The purpose of the order is to avoid blaming stochastic planning for a model defect. Preserving the failed request's scene snapshot and random seed turns it into a regression test. A second run that happens to succeed does not invalidate the first failure.
2.4 A path becomes a trajectory only after timing
2.4.1 Separate the geometric path from the timed trajectory
Let a geometric path be q(s) for s\in[0,1]. A time scaling s(t) produces
$$
q(t)=q(s(t)),\qquad \dot q=q'(s)\dot s,
$$
$$
\ddot q=q''(s)\dot s^2+q'(s)\ddot s.
$$
The same geometric path can produce different velocity and acceleration profiles under different s(t). Collision freedom therefore says nothing by itself about satisfying velocity and acceleration limits. Conservative operating limits for a payload, start/end velocities, and blending policy are timing inputs. Classical specified-path timing and reachability-based path parameterization sit on this separation [21] [16]. We do not transfer performance numbers from those sources; we use the engineering boundary between a path artifact and a timing artifact.
The inspected official MoveIt 2 trajectory-processing documentation separates a geometric planner's path from a subsequent velocity/acceleration-aware time-parameterization stage [20]. This evidence supports a current documented processing boundary, not every historical derivation or tracking performance on a particular robot. Preserve path_valid.json separately from timed_trajectory_validation.json.
2.4.2 Jerk and controller acceptance do not vanish at the last step
Satisfying velocity and acceleration limits can still leave abrupt acceleration changes. Jerk-constrained online trajectory generation is one family that makes this variable explicit [18]. Regardless of the smoother, recheck collision and path constraints after processing. Smoothing may alter the motion between waypoints or deviate from a desired Cartesian line.

##########

Assignment:
Please list every bracketed reference number cited in the passage on path timing, in the order they first appear.

(Collected data)
##########

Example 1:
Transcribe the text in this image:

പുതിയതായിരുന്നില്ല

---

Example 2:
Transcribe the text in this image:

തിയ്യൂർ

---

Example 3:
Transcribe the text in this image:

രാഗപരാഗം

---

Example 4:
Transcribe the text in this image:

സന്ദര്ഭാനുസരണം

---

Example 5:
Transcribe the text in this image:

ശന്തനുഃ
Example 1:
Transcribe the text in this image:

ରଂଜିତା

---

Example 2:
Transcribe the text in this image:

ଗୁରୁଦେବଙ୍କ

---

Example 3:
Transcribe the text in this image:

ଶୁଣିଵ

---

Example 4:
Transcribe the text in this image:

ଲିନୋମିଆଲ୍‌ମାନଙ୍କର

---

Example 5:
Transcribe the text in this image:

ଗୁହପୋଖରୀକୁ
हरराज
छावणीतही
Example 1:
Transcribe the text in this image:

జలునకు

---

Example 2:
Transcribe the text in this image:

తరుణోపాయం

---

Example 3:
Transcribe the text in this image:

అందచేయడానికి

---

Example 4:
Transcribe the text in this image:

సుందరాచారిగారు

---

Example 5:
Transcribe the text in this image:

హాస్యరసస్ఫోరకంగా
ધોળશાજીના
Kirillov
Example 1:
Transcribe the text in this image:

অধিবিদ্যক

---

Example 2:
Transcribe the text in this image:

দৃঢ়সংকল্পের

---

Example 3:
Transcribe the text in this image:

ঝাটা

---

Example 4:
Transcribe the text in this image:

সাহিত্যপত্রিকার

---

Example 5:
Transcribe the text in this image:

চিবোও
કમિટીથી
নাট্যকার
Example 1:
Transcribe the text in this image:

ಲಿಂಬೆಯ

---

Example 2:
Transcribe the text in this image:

##########

Finished exercise:
[21], [16], [20], [18]